I didn’t know much about ultras at that time. But I have done plenty of research since. In 2019, I want to feel like I’ve conquered the marathon distance. So I could then try my hand at ultramarathon distances in 2020.
Maybe this series of eight chapters was my way of preparing myself psychologically for that leap. In only two months, I wrote close to 150 pages on a word processor. My weekends were practically non-existent. I relived and thought about some of the hardest moments of my life. It was absolutely draining: physically, emotionally, and mentally.
But I did it. You’re all caught up. It’s time to move forward together.
My writing is rusty, but like running, it will improve with repetition. It’ll eventually settle on a natural direction. For now though, my next series will document my training for the 2019 DICK’S Sporting Goods Pittsburgh Marathon. Tips, techniques, training logs, the voices in my head. Culminating with the final race report. I will do something similar for the 2019 NYC Marathon. And then after that: the unknown.
But I’m armed with something powerful for the first time in my life: purpose. And I think this is what shines through. Maybe this is what caught the eye of the people from the Pittsburgh Marathon.
I feel different now. I am different. I’m not the same person I was fifteen years ago. Or ten or five or two. Or even a year ago.
What do you notice? What do you see?
I’m not from New York City, and I’m not running all of these New York Road Runners’ races as part of a running club, wearing a fancy uniform. I’m not from Colorado or Utah or California and can get valuable training for ultramarathon distances through beautiful running trails.
I’m from New Jersey. All I have are my experiences. The real human connections I’ve made over the years. And the Newark-sized chip on my shoulder.
I don’t want to win races, because I know I never will. I just want to be the person who never walks, who never quits. Distance is just a number.
But I also know that I’ve been able to accomplish everything I’ve set my mind to. Save up for an apartment when I didn’t even have a home. Get a Masters and become a teacher when I was stuck in a career path I hated. Run 40 miles over the course of a weekend when I could hardly walk.
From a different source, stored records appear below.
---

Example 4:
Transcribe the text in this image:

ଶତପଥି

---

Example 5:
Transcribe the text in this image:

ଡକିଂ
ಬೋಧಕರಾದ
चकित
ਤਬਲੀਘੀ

And that makes me very dangerous, because I know I am only tapping my potential.
New Jersey doesn’t have the rich running history of other states. And certainly not for ultramarathons. I want to be the Bruce Springsteen of running. The common man. The wrestler. All heart. Sheer will and determination. I want to be Rocky in round 14.
I want to be that. I want to keep fighting. I want to go the distance. Whatever that may be.
“I embrace my desire to feel the rhythm, to feel connected.
Enough to step aside and weep like a widow.
To feel inspired, to fathom the power,
To witness the beauty, to bathe in the fountain,
To swing on the spiral of our divinity and still be a human.
With my feet upon the ground
I lose myself between the sounds
And open wide to suck it in.
I feel it move across my skin.
I’m reaching up and reaching out.
I’m reaching for the random or whatever will bewilder me.
Whatever will bewilder me.
And following our will and wind
We may just go where no one’s been.
We’ll ride the spiral to the end
And may just go where no one’s been.
Spiral out. Keep going.
Spiral out. Keep going.
Spiral out. Keep going.
Spiral out. Keep going.”
– “Lateralus” Tool
“You got your nice shades on, and the worst days are gone.
So now the band plays on, you got one life. Blaze on.”